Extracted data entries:
## start
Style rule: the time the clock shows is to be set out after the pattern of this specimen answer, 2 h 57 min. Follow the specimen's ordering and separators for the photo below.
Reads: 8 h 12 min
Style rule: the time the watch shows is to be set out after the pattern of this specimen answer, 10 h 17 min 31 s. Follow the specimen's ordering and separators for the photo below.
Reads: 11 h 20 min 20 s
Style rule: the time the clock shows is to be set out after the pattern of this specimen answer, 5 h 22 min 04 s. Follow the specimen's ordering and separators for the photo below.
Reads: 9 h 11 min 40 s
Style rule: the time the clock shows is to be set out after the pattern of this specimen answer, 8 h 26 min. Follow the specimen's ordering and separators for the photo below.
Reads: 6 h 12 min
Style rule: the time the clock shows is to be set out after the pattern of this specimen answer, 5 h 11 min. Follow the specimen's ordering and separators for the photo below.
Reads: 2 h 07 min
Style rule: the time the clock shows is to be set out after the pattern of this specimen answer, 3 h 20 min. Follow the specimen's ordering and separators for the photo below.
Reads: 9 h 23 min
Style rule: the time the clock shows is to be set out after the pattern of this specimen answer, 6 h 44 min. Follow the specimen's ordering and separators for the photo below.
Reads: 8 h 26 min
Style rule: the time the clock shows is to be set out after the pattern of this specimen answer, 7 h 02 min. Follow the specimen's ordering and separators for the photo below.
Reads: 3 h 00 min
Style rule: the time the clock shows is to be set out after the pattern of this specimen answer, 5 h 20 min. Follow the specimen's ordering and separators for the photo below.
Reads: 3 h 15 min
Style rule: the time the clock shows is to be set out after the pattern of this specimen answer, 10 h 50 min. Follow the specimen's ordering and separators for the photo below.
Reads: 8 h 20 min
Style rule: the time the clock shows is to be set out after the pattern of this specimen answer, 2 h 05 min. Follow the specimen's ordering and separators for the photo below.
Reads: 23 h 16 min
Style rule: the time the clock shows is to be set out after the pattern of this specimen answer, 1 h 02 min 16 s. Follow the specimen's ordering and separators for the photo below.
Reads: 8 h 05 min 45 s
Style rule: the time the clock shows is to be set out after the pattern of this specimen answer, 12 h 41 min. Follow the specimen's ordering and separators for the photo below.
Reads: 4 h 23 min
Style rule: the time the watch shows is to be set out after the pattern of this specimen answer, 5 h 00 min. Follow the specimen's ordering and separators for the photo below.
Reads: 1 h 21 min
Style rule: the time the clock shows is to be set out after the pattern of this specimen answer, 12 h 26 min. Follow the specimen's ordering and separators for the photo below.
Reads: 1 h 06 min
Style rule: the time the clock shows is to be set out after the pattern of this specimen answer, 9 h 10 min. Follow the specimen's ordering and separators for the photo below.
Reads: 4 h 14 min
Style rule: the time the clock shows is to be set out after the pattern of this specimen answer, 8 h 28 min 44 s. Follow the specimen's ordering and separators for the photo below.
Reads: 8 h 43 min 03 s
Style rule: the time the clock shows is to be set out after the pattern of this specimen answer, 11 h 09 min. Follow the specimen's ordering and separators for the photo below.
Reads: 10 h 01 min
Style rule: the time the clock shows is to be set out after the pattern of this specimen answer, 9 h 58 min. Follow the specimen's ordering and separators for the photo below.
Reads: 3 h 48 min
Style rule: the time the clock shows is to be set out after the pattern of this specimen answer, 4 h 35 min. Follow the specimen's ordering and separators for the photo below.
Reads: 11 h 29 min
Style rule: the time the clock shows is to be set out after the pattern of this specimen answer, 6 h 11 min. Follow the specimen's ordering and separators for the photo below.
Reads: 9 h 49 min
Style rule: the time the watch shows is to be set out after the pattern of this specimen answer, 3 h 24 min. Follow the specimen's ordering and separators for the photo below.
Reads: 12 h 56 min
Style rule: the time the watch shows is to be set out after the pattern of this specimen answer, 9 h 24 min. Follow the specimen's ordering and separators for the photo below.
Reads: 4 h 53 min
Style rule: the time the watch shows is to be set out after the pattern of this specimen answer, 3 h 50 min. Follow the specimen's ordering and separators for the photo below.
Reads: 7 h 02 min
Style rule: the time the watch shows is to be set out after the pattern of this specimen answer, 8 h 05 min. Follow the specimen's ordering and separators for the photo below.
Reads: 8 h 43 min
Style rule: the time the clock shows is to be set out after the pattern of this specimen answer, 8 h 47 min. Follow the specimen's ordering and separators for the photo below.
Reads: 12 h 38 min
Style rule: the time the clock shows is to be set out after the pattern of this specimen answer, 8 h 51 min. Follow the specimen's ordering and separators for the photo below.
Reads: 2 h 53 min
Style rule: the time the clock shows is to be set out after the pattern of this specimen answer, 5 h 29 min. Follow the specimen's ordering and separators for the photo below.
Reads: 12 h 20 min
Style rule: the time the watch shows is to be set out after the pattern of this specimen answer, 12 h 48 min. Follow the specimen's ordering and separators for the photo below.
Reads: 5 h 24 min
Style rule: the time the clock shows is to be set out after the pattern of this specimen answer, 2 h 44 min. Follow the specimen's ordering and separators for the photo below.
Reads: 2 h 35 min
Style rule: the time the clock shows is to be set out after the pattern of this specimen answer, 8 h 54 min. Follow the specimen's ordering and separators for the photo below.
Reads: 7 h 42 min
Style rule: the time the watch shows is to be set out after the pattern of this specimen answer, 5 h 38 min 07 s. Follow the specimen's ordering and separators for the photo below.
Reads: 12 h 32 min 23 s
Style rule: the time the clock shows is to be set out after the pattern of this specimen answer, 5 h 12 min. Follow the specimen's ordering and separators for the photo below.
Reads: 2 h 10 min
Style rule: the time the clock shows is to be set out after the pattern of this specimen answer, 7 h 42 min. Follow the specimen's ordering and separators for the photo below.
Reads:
## end
Please transcribe all of the data above, keeping every line and character unchanged.

▸ Answer below:
Style rule: the time the clock shows is to be set out after the pattern of this specimen answer, 2 h 57 min. Follow the specimen's ordering and separators for the photo below.
Reads: 8 h 12 min
Style rule: the time the watch shows is to be set out after the pattern of this specimen answer, 10 h 17 min 31 s. Follow the specimen's ordering and separators for the photo below.
Reads: 11 h 20 min 20 s
Style rule: the time the clock shows is to be set out after the pattern of this specimen answer, 5 h 22 min 04 s. Follow the specimen's ordering and separators for the photo below.
Reads: 9 h 11 min 40 s
Style rule: the time the clock shows is to be set out after the pattern of this specimen answer, 8 h 26 min. Follow the specimen's ordering and separators for the photo below.
Reads: 6 h 12 min
Style rule: the time the clock shows is to be set out after the pattern of this specimen answer, 5 h 11 min. Follow the specimen's ordering and separators for the photo below.
Reads: 2 h 07 min
Style rule: the time the clock shows is to be set out after the pattern of this specimen answer, 3 h 20 min. Follow the specimen's ordering and separators for the photo below.
Reads: 9 h 23 min
Style rule: the time the clock shows is to be set out after the pattern of this specimen answer, 6 h 44 min. Follow the specimen's ordering and separators for the photo below.
Reads: 8 h 26 min
Style rule: the time the clock shows is to be set out after the pattern of this specimen answer, 7 h 02 min. Follow the specimen's ordering and separators for the photo below.
Reads: 3 h 00 min
Style rule: the time the clock shows is to be set out after the pattern of this specimen answer, 5 h 20 min. Follow the specimen's ordering and separators for the photo below.
Reads: 3 h 15 min
Style rule: the time the clock shows is to be set out after the pattern of this specimen answer, 10 h 50 min. Follow the specimen's ordering and separators for the photo below.
Reads: 8 h 20 min
Style rule: the time the clock shows is to be set out after the pattern of this specimen answer, 2 h 05 min. Follow the specimen's ordering and separators for the photo below.
Reads: 23 h 16 min
Style rule: the time the clock shows is to be set out after the pattern of this specimen answer, 1 h 02 min 16 s. Follow the specimen's ordering and separators for the photo below.
Reads: 8 h 05 min 45 s
Style rule: the time the clock shows is to be set out after the pattern of this specimen answer, 12 h 41 min. Follow the specimen's ordering and separators for the photo below.
Reads: 4 h 23 min
Style rule: the time the watch shows is to be set out after the pattern of this specimen answer, 5 h 00 min. Follow the specimen's ordering and separators for the photo below.
Reads: 1 h 21 min
Style rule: the time the clock shows is to be set out after the pattern of this specimen answer, 12 h 26 min. Follow the specimen's ordering and separators for the photo below.
Reads: 1 h 06 min
Style rule: the time the clock shows is to be set out after the pattern of this specimen answer, 9 h 10 min. Follow the specimen's ordering and separators for the photo below.
Reads: 4 h 14 min
Style rule: the time the clock shows is to be set out after the pattern of this specimen answer, 8 h 28 min 44 s. Follow the specimen's ordering and separators for the photo below.
Reads: 8 h 43 min 03 s
Style rule: the time the clock shows is to be set out after the pattern of this specimen answer, 11 h 09 min. Follow the specimen's ordering and separators for the photo below.
Reads: 10 h 01 min
Style rule: the time the clock shows is to be set out after the pattern of this specimen answer, 9 h 58 min. Follow the specimen's ordering and separators for the photo below.
Reads: 3 h 48 min
Style rule: the time the clock shows is to be set out after the pattern of this specimen answer, 4 h 35 min. Follow the specimen's ordering and separators for the photo below.
Reads: 11 h 29 min
Style rule: the time the clock shows is to be set out after the pattern of this specimen answer, 6 h 11 min. Follow the specimen's ordering and separators for the photo below.
Reads: 9 h 49 min
Style rule: the time the watch shows is to be set out after the pattern of this specimen answer, 3 h 24 min. Follow the specimen's ordering and separators for the photo below.
Reads: 12 h 56 min
Style rule: the time the watch shows is to be set out after the pattern of this specimen answer, 9 h 24 min. Follow the specimen's ordering and separators for the photo below.
Reads: 4 h 53 min
Style rule: the time the watch shows is to be set out after the pattern of this specimen answer, 3 h 50 min. Follow the specimen's ordering and separators for the photo below.
Reads: 7 h 02 min
Style rule: the time the watch shows is to be set out after the pattern of this specimen answer, 8 h 05 min. Follow the specimen's ordering and separators for the photo below.
Reads: 8 h 43 min
Style rule: the time the clock shows is to be set out after the pattern of this specimen answer, 8 h 47 min. Follow the specimen's ordering and separators for the photo below.
Reads: 12 h 38 min
Style rule: the time the clock shows is to be set out after the pattern of this specimen answer, 8 h 51 min. Follow the specimen's ordering and separators for the photo below.
Reads: 2 h 53 min
Style rule: the time the clock shows is to be set out after the pattern of this specimen answer, 5 h 29 min. Follow the specimen's ordering and separators for the photo below.
Reads: 12 h 20 min
Style rule: the time the watch shows is to be set out after the pattern of this specimen answer, 12 h 48 min. Follow the specimen's ordering and separators for the photo below.
Reads: 5 h 24 min
Style rule: the time the clock shows is to be set out after the pattern of this specimen answer, 2 h 44 min. Follow the specimen's ordering and separators for the photo below.
Reads: 2 h 35 min
Style rule: the time the clock shows is to be set out after the pattern of this specimen answer, 8 h 54 min. Follow the specimen's ordering and separators for the photo below.
Reads: 7 h 42 min
Style rule: the time the watch shows is to be set out after the pattern of this specimen answer, 5 h 38 min 07 s. Follow the specimen's ordering and separators for the photo below.
Reads: 12 h 32 min 23 s
Style rule: the time the clock shows is to be set out after the pattern of this specimen answer, 5 h 12 min. Follow the specimen's ordering and separators for the photo below.
Reads: 2 h 10 min
Style rule: the time the clock shows is to be set out after the pattern of this specimen answer, 7 h 42 min. Follow the specimen's ordering and separators for the photo below.
Reads:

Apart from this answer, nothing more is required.